Internet keyboard warriors are more brazen than ever to be “right” about something – not just the fact that you are an idiot for needing a haircut right now, but because you are not blaming Donald Trump enough, you are not empathetic enough about the terminology of “Coronavirus” vs. “Chinese virus,” or – even more boldly so – that this is all a hoax designed to keep President Trump from being re-elected.
The same people who could not leave their keyboards behind for three seconds are – in the confines of their homes, clearly – even more motivated to tie their everyday politics into anything that is happening around them, ensuring that they continue to be right while everyone who ever disagreed with them politically continues to be wrong. Perhaps it is the one thing that makes people feel happy in these strange times – that they were right all along. Building a narrative to support being right all along is something people have a lot of free time to do right now.

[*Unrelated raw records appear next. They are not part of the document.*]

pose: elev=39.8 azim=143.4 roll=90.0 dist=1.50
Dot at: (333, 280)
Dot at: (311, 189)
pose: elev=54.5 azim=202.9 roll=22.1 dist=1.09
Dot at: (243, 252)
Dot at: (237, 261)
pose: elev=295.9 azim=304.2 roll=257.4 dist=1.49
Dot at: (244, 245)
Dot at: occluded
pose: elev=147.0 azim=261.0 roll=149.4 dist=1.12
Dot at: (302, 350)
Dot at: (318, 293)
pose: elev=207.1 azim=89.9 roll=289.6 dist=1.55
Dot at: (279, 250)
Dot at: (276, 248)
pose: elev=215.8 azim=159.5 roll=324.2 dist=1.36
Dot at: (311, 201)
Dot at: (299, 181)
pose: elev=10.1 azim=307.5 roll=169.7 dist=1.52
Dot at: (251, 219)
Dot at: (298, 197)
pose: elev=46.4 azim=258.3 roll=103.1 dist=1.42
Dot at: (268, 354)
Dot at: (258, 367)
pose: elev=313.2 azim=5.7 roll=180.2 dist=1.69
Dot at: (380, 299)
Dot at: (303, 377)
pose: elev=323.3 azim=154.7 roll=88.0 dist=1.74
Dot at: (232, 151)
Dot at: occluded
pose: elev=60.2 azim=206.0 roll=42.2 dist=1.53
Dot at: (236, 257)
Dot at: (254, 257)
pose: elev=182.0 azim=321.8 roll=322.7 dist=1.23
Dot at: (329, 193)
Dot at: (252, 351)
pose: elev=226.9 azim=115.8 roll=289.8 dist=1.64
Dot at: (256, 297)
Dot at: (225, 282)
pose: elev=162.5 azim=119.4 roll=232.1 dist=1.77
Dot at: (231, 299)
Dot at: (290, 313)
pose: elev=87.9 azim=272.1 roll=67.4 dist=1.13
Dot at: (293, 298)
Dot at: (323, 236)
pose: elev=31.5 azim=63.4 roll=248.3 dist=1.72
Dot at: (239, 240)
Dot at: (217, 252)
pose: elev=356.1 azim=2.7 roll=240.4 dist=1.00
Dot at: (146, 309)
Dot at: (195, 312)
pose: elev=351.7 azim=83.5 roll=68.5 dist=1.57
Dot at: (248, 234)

Disappointingly, I have heard stories of people getting sick with Coronavirus and people who disliked those people reacting joyfully. The most recent example is Rand Paul. I am personally not a Rand Paul fan. Apparently he was acting recklessly as well by not self-isolating. He obviously should not do that. But I never wish physical harm on people with whom I disagree, and it’s disgusting that there are people out there – in these times, no less – who take joy in something like that. Let’s not pretend that a decent chunk of our population probably silently prayed that President Trump’s coronavirus test would come back positive. I found out just now that Aziz Ansari is now dealing with Coronavirus. Will Felicia Sonmez – who tweeted a reminder about Kobe Bryant’s rape allegation mere minutes after his death – send out a tweet reminding people now of allegations against Mr. Ansari?
I wrote a blog recently about empathy, which is about people trying their best. I believe most people who have these unfortunate feelings are indeed trying their best. The irony is that the people for whom I feel this empathy are themselves not capable of having their own empathy. This is what sets them apart and allows them to go to the brink in what terrible things they want for other people.
Isn’t this the best time for all of us to forget all of the trivial, relatively inconsequential things we fought over before and realize that we are all trying our best?
Maybe, when the world seems like it’s about to end, our disagreements on a border wall don’t seem to matter much any more. Maybe Trump supporters aren’t a basket of deplorables when a lot of them are working in an Amazon factory somewhere far away that you will never see delivering you the essential things you need right now. Maybe that super liberal snowflake who works in the brewery who is now making you your hand sanitizer to help save your life at their own expense has the right kind of sensitivity – a sensitivity to care for others no matter what opinions they have.
I wish we might all be a little more patient right now. After all, the world has slowed down for many of us. We have the time and the ability to observe, to think, to respond. Our work trips, conferences, and events are postponed for the foreseeable future. We have nothing but time to read, to walk, to be present in a moment and not to be consumed by everything that seems to irritate us in lives that seem to go by so quickly. If there is ever a time to be patient, it is now, while we have the time to be patient.
The next time you feel like someone is out there to bring you down, remember, they are in this same battle with you, and that battle is a lot bigger than whatever is going on between you and that person. If you can’t do that now, you never will. We all need to be extra thankful for the healthcare workers, pharmacists, grocery store workers, delivery people, emergency service workers and all the other people working hard to keep everyone else safe. Chances are, most of these people don’t see eye to eye with you on many other issues you care about. They do share the human element.